We may have a few other sponsers that I am tryin to persuade. They will just sponser the outing, not the site. So Chad and Steve there will be no need to put a link on to them. This is still in the making so its not guaranteed. I will email flyers to you so you can print them out and know the exact rules of this outing once I know how many guys are coming. Lets make the 1st annual funraiser outing a success!


----------



## DZtaxidermy (Mar 26, 2002)

Where is Clark Lake?


----------



## unregistered55 (Mar 12, 2000)

Yes where is the lake? I might be game depending on the distance...


----------



## lookin for the gills (Jan 21, 2003)

It is in Jackson County, I will post directions if we all agree on this lake. It has big walleye and perch in it. Also decent gills around 9-10 inches.


----------



## mike h (Jan 11, 2003)

Whatever it takes to keep this site up and running. It is a little drive for me but I think it would be alot of fun. I would like to see a bunch of people come to this. its for a good cause so lets do it.


----------



## scottyhoover (Dec 24, 2002)

sounds like a great idea.


----------



## PrtyMolusk (Aug 13, 2000)

Howdy-

Although I won't be able to attend, I think you guys should post an announcement of this event on the "Outings" board, or perhaps reguest a moderator to move it there....You may get a better response from members who might not consider ice fishing, but would want to make a get-together.....
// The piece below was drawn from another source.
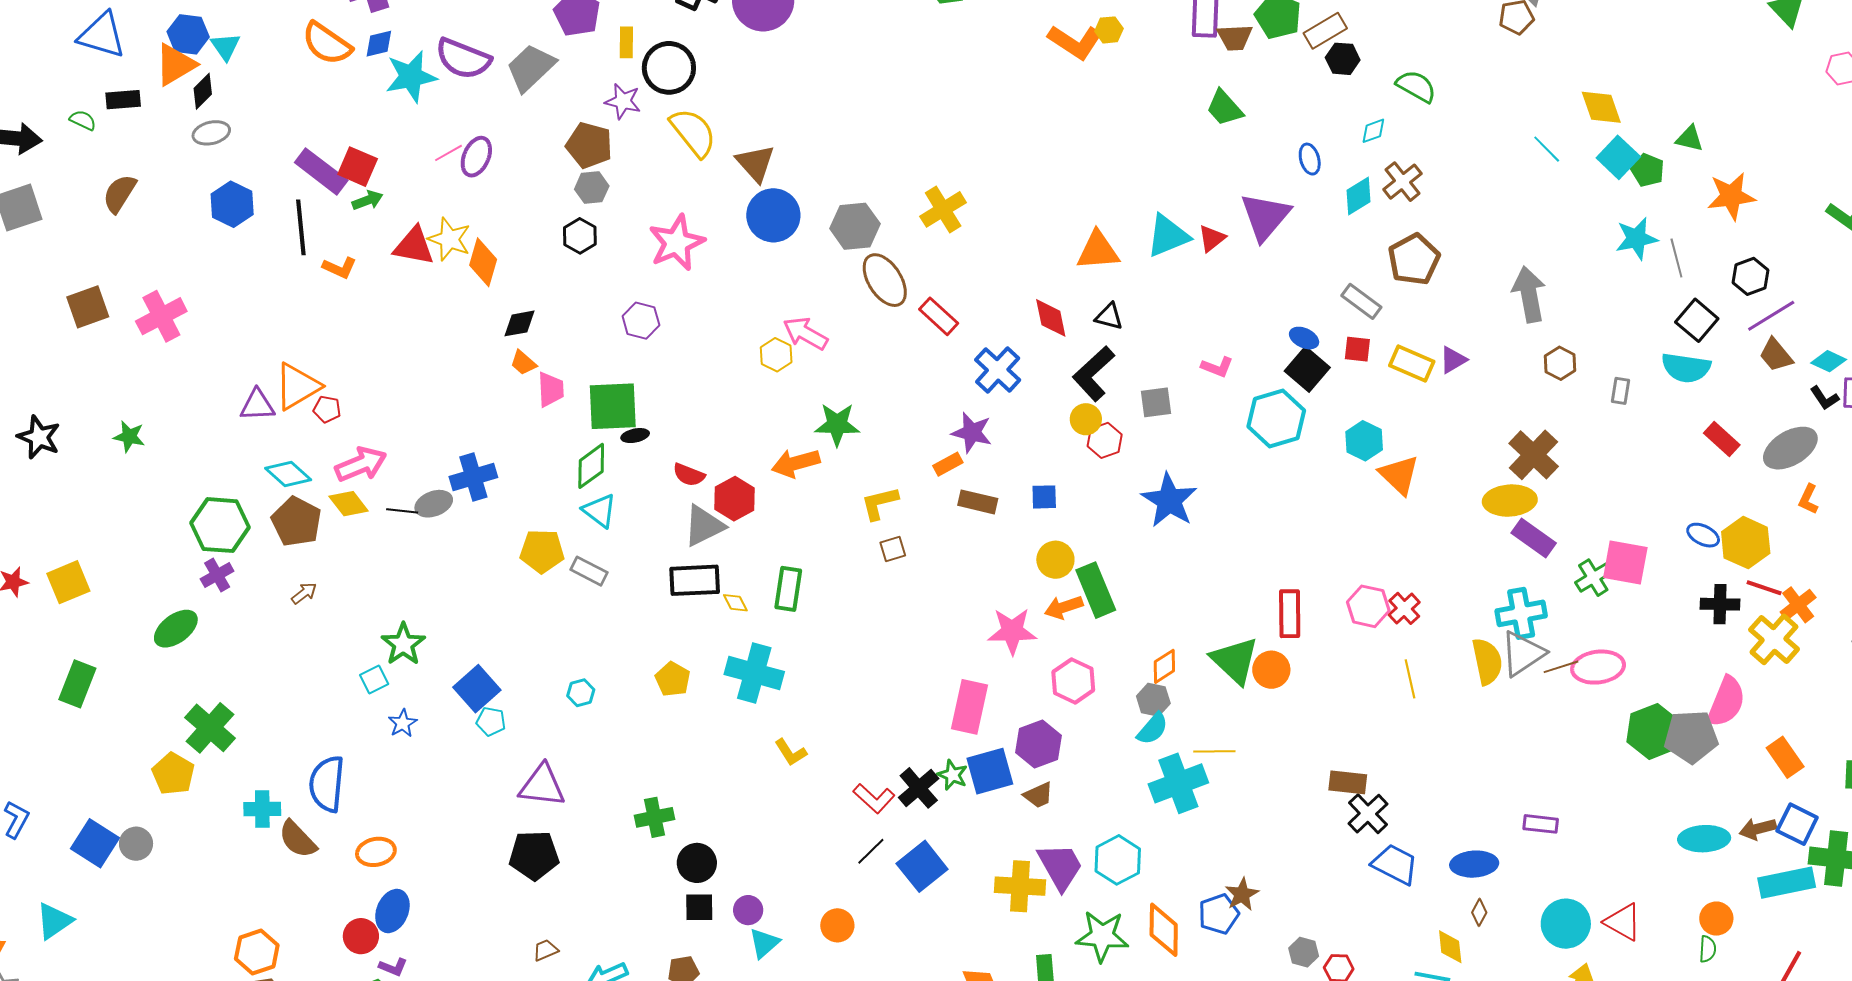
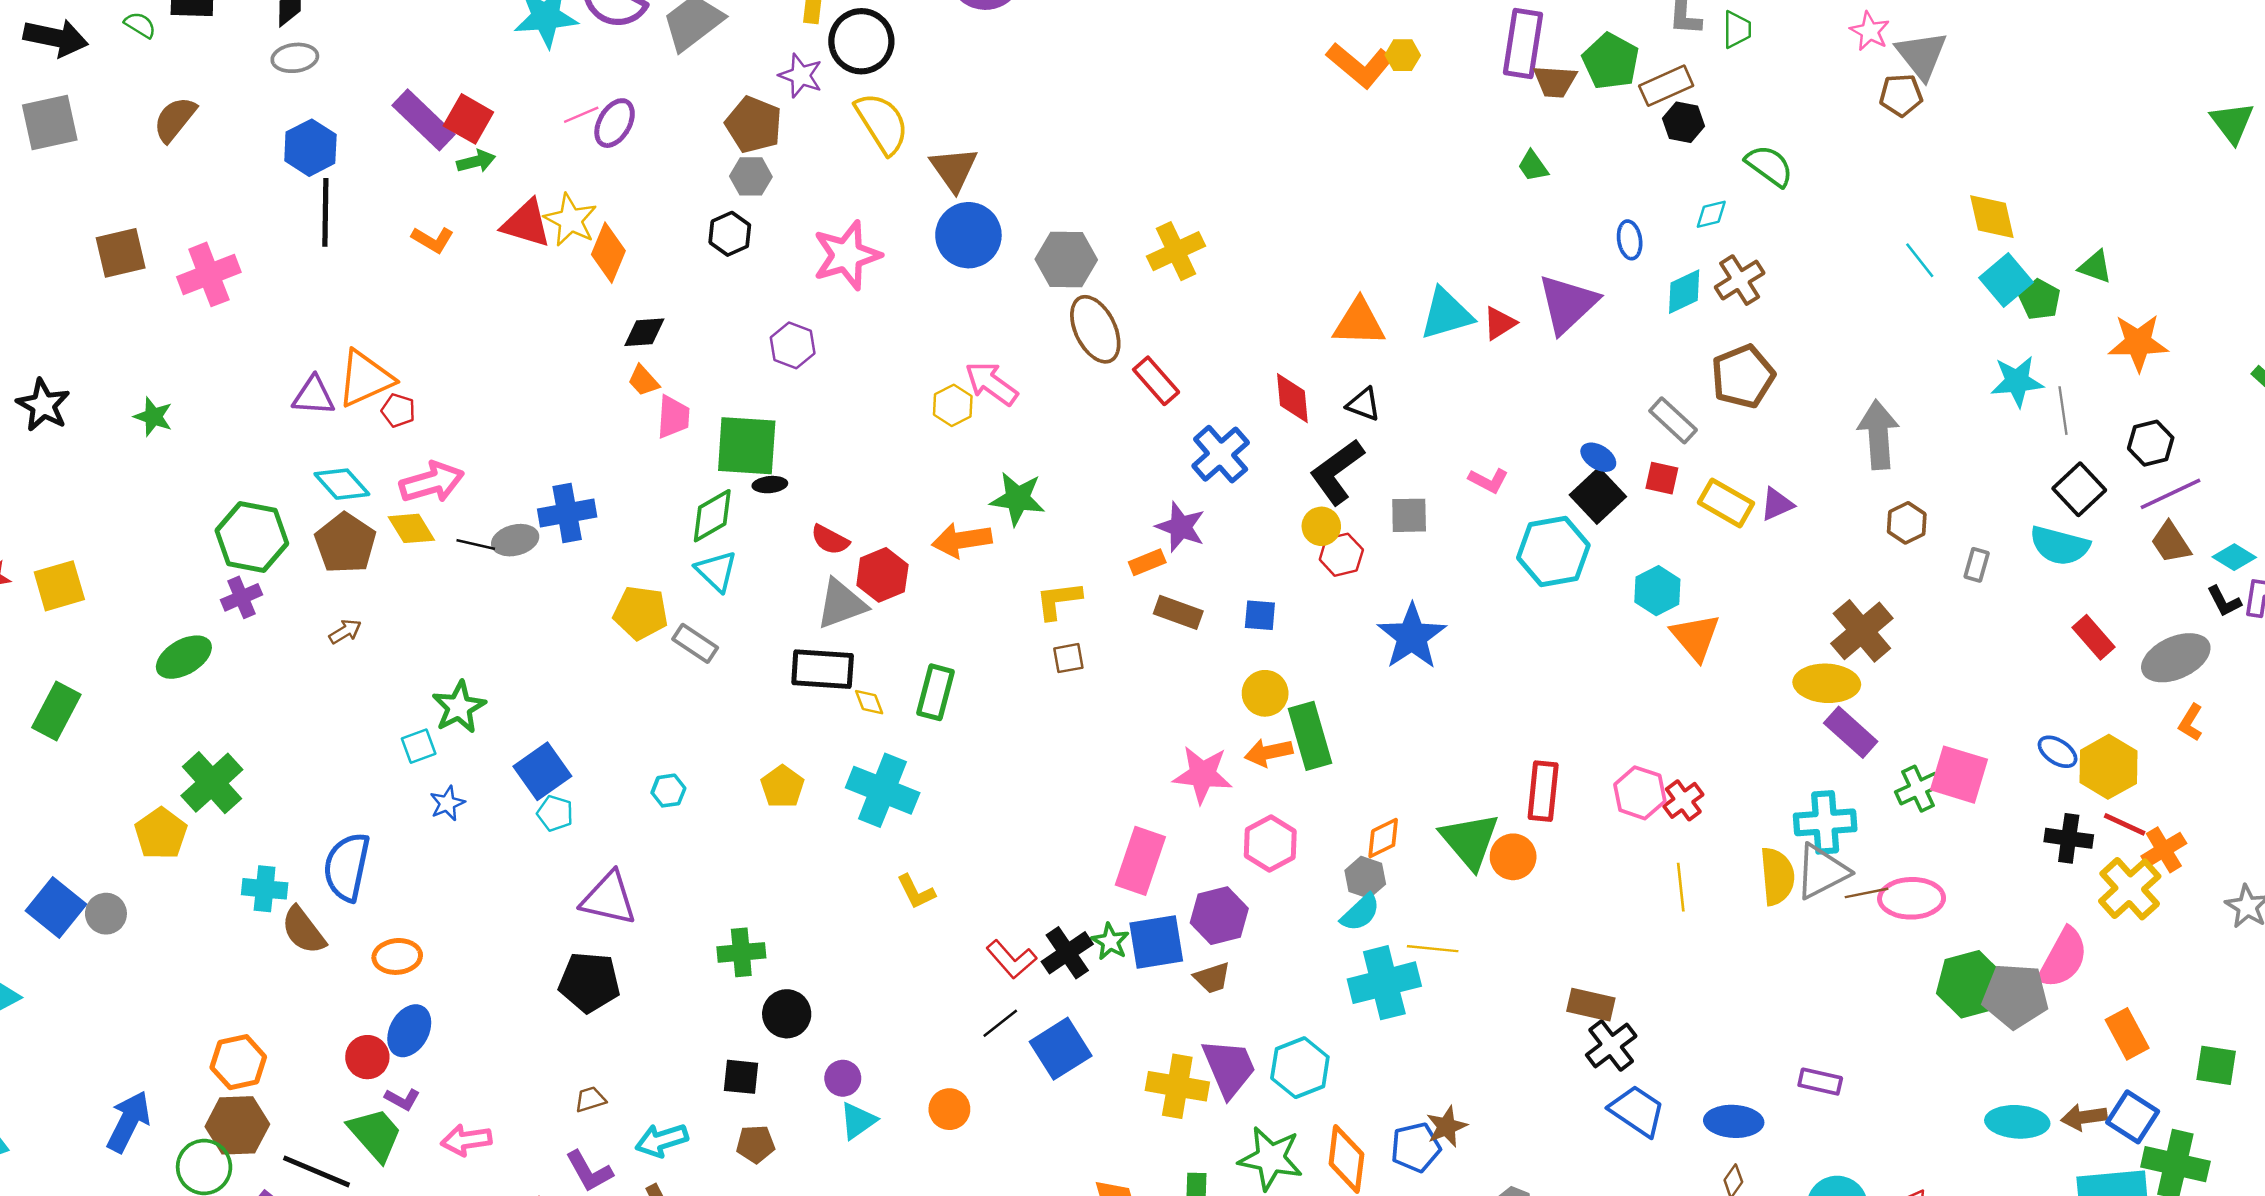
green trapezoid: (1225, 108) -> (1533, 166), size x0.7
black line: (301, 227) -> (325, 212), moved
black square: (699, 907) -> (741, 1077), moved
Good luck, and have a great time!


----------



## andy capp (Aug 14, 2002)

Me and my friend will attend, alls we need is directions and times to be there.


----------



## The Whale (Jan 12, 2001)

Thats a bit too far to make when leaving Hubbard Lake ! Going to be hitting Hubbard on the last weekend of this month. Perhaps the next...........................................


Whale


----------



## mike h (Jan 11, 2003)

Maybe you should change the date or the lake because it looks like a couple of guys will be the only ones at this thing.


----------



## slammer00 (Mar 7, 2002)

Just a thought, maybe you should make it at a lake in central michigan so nobody has to drive all the way across the state to get to the lake.


----------